Tra i presenti c’erano non solo gli ammiratori varesini, ma anche i protagonisti delle sue fotografie: pastori, alpinisti e abitanti delle valli intorno al Rosa. In prima fila sedevano i pastori di “Remènch”, che per essere presenti avevano lasciato le loro pecore sulla Piana di Vegonno, e il grande fotografo Giorgio Lotti.
Un viaggio interiore attraverso la montagna
Con Carlo Meazza, sul palco c’erano l’attore Giuseppe Cederna e la scrittrice Marta Morazzoni, che lo hanno accompagnato in un viaggio attraverso il suo rapporto con la montagna e la fotografia.
«Questo libro è un pezzo di vita – ha spiegato Cederna –. Dentro ci sono lentezza, cammino e cura dello sguardo. Non è solo un libro di rocce e ghiacci, ma un libro di domande». I momenti di silenzio sul palco, gli sguardi incrociati tra Meazza e Cederna, hanno aggiunto profondità alle parole, mentre sullo schermo scorrevano immagini del Monte Rosa, maestoso e rassicurante.

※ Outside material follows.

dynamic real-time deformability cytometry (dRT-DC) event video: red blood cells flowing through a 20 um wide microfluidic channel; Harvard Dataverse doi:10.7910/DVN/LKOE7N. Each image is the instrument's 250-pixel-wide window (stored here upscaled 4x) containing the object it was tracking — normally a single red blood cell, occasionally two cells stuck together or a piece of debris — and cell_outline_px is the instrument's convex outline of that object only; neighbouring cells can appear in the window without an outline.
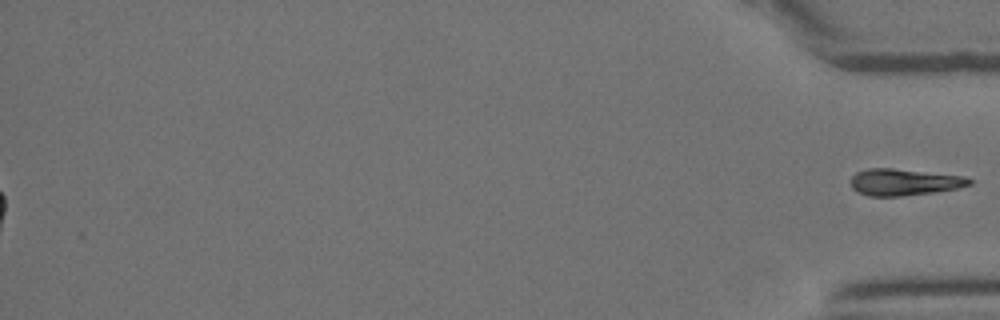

Domande, tempo e senso della vita
Carlo Meazza ha spiegato che le domande lo hanno spinto a realizzare questa nuova edizione del libro. «Il Monte Rosa è l’architettura naturale più bella che abbiamo, una presenza costante nella nostra vita. Mi sono chiesto cosa significhi il tempo che passa e il senso della vita, e ho cercato risposte camminando in solitudine nelle valli del Rosa».

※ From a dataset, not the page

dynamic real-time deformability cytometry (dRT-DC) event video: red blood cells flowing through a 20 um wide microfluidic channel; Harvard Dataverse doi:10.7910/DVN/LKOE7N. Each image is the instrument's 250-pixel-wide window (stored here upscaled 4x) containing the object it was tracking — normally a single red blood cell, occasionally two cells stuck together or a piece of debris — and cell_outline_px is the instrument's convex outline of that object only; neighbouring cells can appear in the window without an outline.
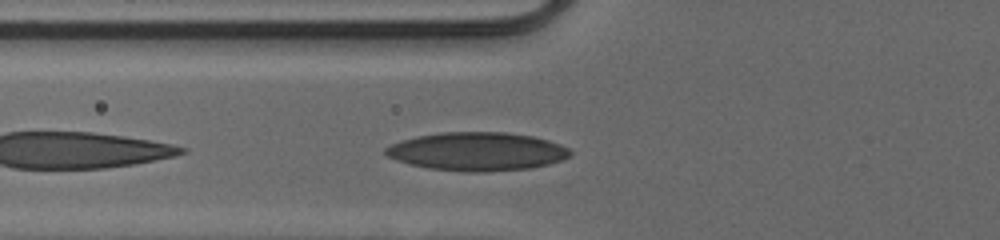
{"species": "human", "species_latin": "Homo sapiens", "temperature_condition": "cold", "stored_images_in_passage": 27, "camera_frame_rate_fps": 3000, "um_per_image_px": 0.085, "donor": {"sex": "male"}, "frame": {"image": 1, "passage_image": 2, "time_ms": 0.333, "image_size_px": [1000, 240], "cell_outline_px": [[572, 152], [568, 156], [560, 160], [548, 164], [528, 168], [484, 172], [460, 172], [428, 168], [408, 164], [396, 160], [388, 156], [384, 152], [384, 148], [392, 144], [416, 136], [440, 132], [504, 132], [532, 136], [548, 140], [560, 144], [568, 148]], "centroid_in_image_um": [40.52, 12.88], "position_along_channel_um": 85.3, "area_um2": 41.27}}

Non un bilancio, ma un passo avanti, un dialogo silenzioso con una montagna che è stata compagna e specchio di una vita intera.
Una montagna che protegge e richiama
Marta Morazzoni, che ha spesso accompagnato i lavori di Meazza con prefazioni e scritti, ha definito questo libro «un’autentica autobiografia». Ha paragonato la presenza del Monte Rosa nella vita dei varesini alla frase di Lucia ne I Promessi Sposi: «Ho veduto i miei monti».
«Il Monte Rosa è il nostro dirimpettaio – ha detto Morazzoni –. Ci protegge e ci minaccia, è una calamita per lo sguardo, un legame profondo che unisce Carlo Meazza, il suo libro e tutti noi che viviamo sotto la sua ombra».